I originally was recommended to try out Mark Rippetoe’s starting strength program, and that just didn’t seem to have enough volume and assistance work to help me get stronger in big lifts. I liked the idea of big lifts and big lifts only, but as a novice, ectomorph lifter I need the help and more volume.

You recommend a 5/3/1, and I really like everything that comes with this: https://www.T-Nation.com/workouts/boring-but-big-3-month-challenge

The same for the Power program by Christian. Emphasis on strength in the big lifts with mapped out assistance work.

Thanks for the advice. I’m going to try one of these out after I look over them a bit more.


#6

[quote]kingbrady wrote:
I originally was recommended to try out Mark Rippetoe’s starting strength program, and that just didn’t seem to have enough volume and assistance work to help me get stronger in big lifts. I liked the idea of big lifts and big lifts only, but as a novice, ectomorph lifter I need the help and more volume.

You recommend a 5/3/1, and I really like everything that comes with this: https://www.T-Nation.com/workouts/boring-but-big-3-month-challenge

The same for the Power program by Christian. Emphasis on strength in the big lifts with mapped out assistance work.

Thanks for the advice. I’m going to try one of these out after I look over them a bit more. [/quote]

Happy to help. Either one will do fine for you.

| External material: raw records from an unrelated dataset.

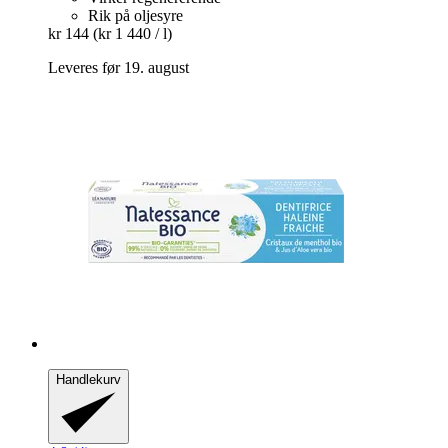
Rik på oljesyre
kr 144
(kr 1 440 / l)
Leveres før 19. august
Handlekurv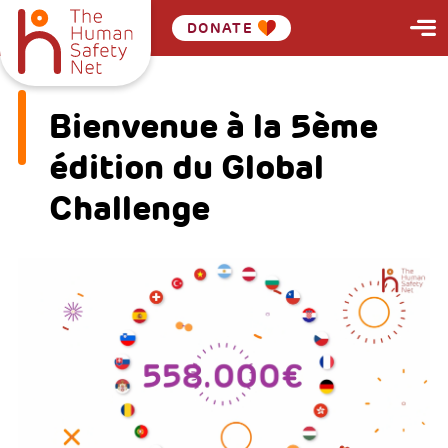
DONATE
Bienvenue à la 5ème
édition du Global
Challenge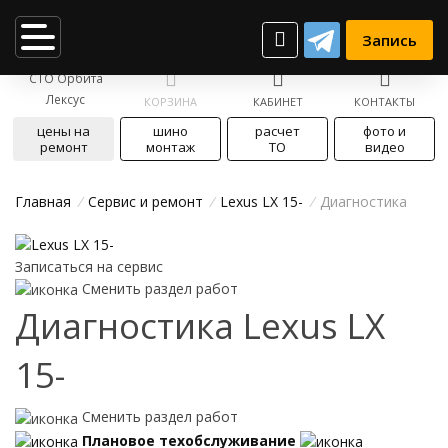
Запись
СТО Орбита
Лексус
КОРЗИНА
КАБИНЕТ
КОНТАКТЫ
цены на
шино
расчет
фото и
ремонт
монтаж
ТО
видео
Главная
/
Cервис и ремонт
/
Lexus LX 15-
/
Диагностика
Записаться на сервис
Сменить раздел работ
Диагностика Lexus LX
15-
Сменить раздел работ
Плановое техобслуживание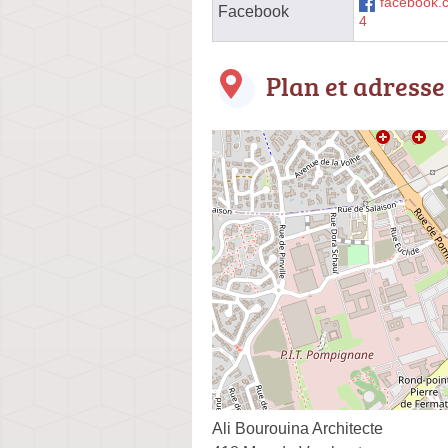
facebook.
Facebook
4
Plan et adresse
Ali Bourouina Architecte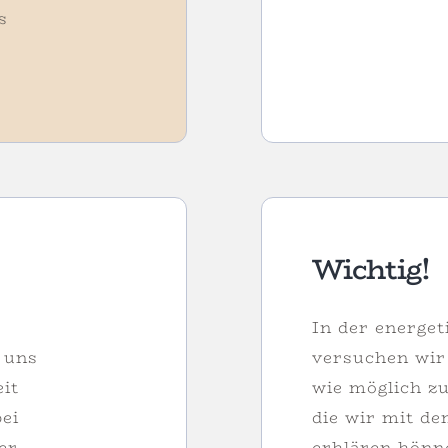
s
Wichtig!
In der energet
 uns
versuchen wir 
eit
wie möglich zu
ei
die wir mit de
er
erklären könn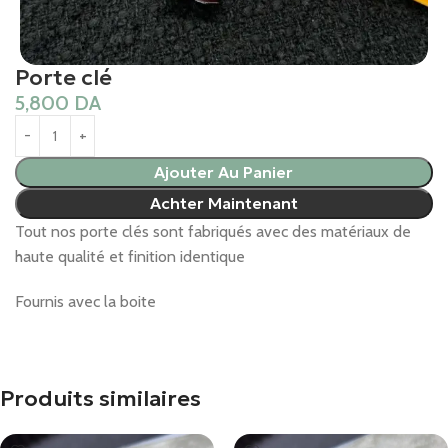
Porte clé
5,800
DA
Ajouter Au Panier
Achter Maintenant
Tout nos porte clés sont fabriqués avec des matériaux de
haute qualité et finition identique
Fournis avec la boite
Produits similaires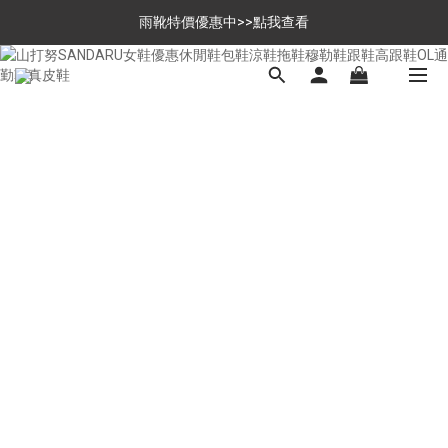
$699免運，優惠品點數5倍送
雨靴特價優惠中>>點我查看
$699免運，優惠品點數5倍送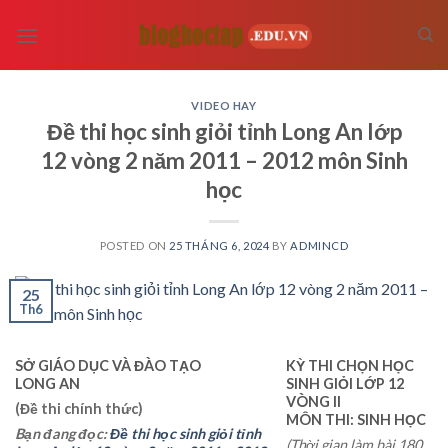
Skip
to
content
VIDEO HAY
Đề thi học sinh giỏi tỉnh Long An lớp
12 vòng 2 năm 2011 – 2012 môn Sinh
học
POSTED ON
25 THÁNG 6, 2024
BY
ADMINCD
25
Th6
SỞ GIÁO DỤC VÀ ĐÀO TẠO
KỲ THI CHỌN HỌC
LONG AN
SINH GIỎI LỚP 12
VÒNG II
(Đề thi chính thức)
MÔN THI: SINH HỌC
Bạn đang đọc:
Đề thi học sinh giỏi tỉnh
(Thời gian làm bài 180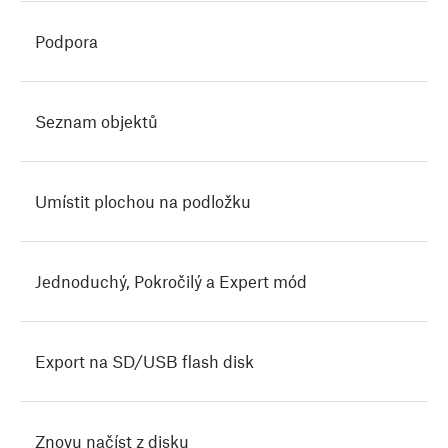
Podpora
Seznam objektů
Umístit plochou na podložku
Jednoduchý, Pokročilý a Expert mód
Export na SD/USB flash disk
Znovu načíst z disku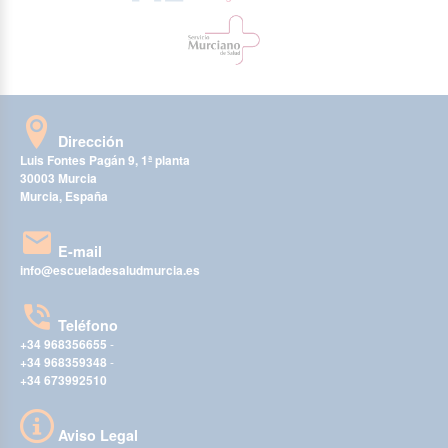
Dirección
Luis Fontes Pagán 9, 1ª planta
30003 Murcia
Murcia, España
E-mail
info@escueladesaludmurcia.es
Teléfono
+34 968356655
-
+34 968359348
-
+34 673992510
Aviso Legal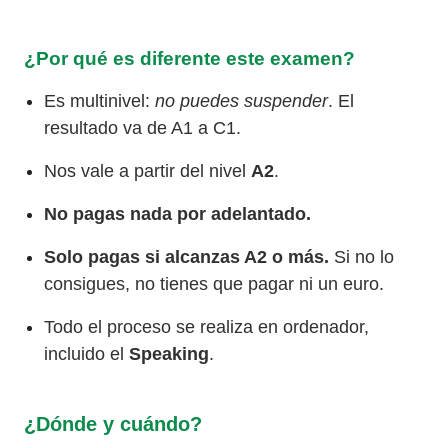
¿Por qué es diferente este examen?
Es multinivel:
no puedes suspender
. El
resultado va de A1 a C1.
Nos vale a partir del nivel
A2
.
No pagas nada por adelantado.
Solo pagas si alcanzas A2 o más.
Si no lo
consigues, no tienes que pagar ni un euro.
Todo el proceso se realiza en ordenador,
incluido el
Speaking
.
¿Dónde y cuándo?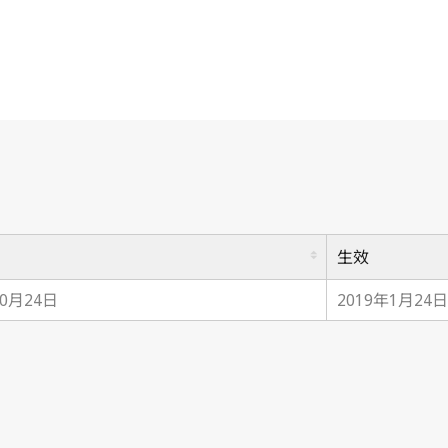
生效
10月24日
2019年1月24日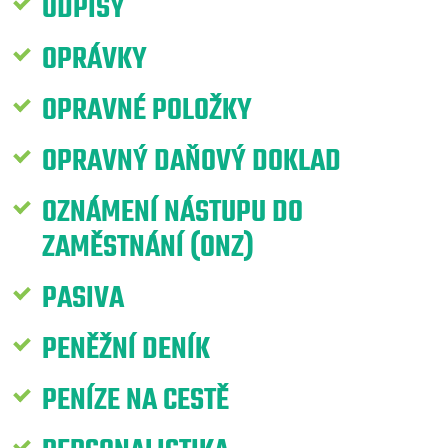
ODPISY
OPRÁVKY
OPRAVNÉ POLOŽKY
OPRAVNÝ DAŇOVÝ DOKLAD
OZNÁMENÍ NÁSTUPU DO
ZAMĚSTNÁNÍ (ONZ)
PASIVA
PENĚŽNÍ DENÍK
PENÍZE NA CESTĚ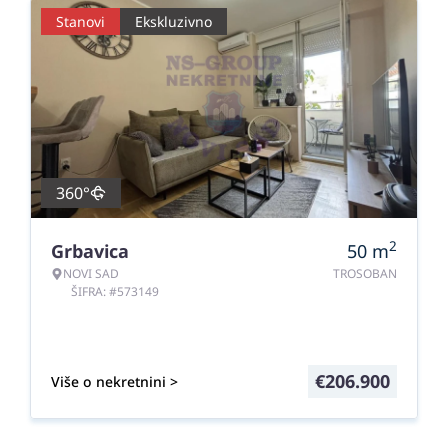
Stanovi
Ekskluzivno
360°
2
Grbavica
50
m
NOVI SAD
TROSOBAN
ŠIFRA: #573149
€
206.900
Više o nekretnini >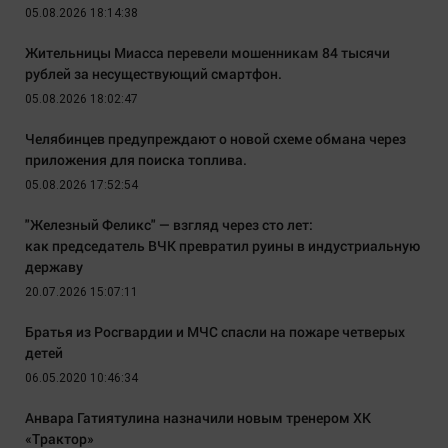
05.08.2026 18:14:38
Жительницы Миасса перевели мошенникам 84 тысячи
рублей за несуществующий смартфон.
05.08.2026 18:02:47
Челябинцев предупреждают о новой схеме обмана через
приложения для поиска топлива.
05.08.2026 17:52:54
"Железный Феликс" — взгляд через сто лет:
как председатель ВЧК превратил руины в индустриальную
державу
20.07.2026 15:07:11
Братья из Росгвардии и МЧС спасли на пожаре четверых
детей
06.05.2020 10:46:34
Анвара Гатиятулина назначили новым тренером ХК
«Трактор»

Don’t get too hung up on the ectomorph thing. Some people build muscle more easily, some don’t. Some people build muscle best one way, others another. That can also change over time as your body adapts.

Bottom line, in your situation if you eat like you plan to and follow either of those programs you’ll get bigger and stronger.

With the tempo thing I honestly can’t tell you which is better. At your stage, I think focusing on anything other than moving the weight up as fast as possible isn’t ideal. When you’re bigger and stronger, then you might benefit from looking at tempo.

EDIT: also, you most probably don’t need anywhere near as much assistance as you think to improve. Not yet. Your biggest route to improvement is getting better at the main lifts technically. Assistance work comes later, when you can’t just do the main lifts to progress. It is really easy to fall into the trap of over-assisting early on when all you really need is a lot of practice. Nothing wrong with some assistance work, especially for the back and abs, but focus first on getting good at your big lifts. You’ll notice the vast majority of your work in 5/3/1 is main lift, and a the same is pretty true of the Complete Power Look.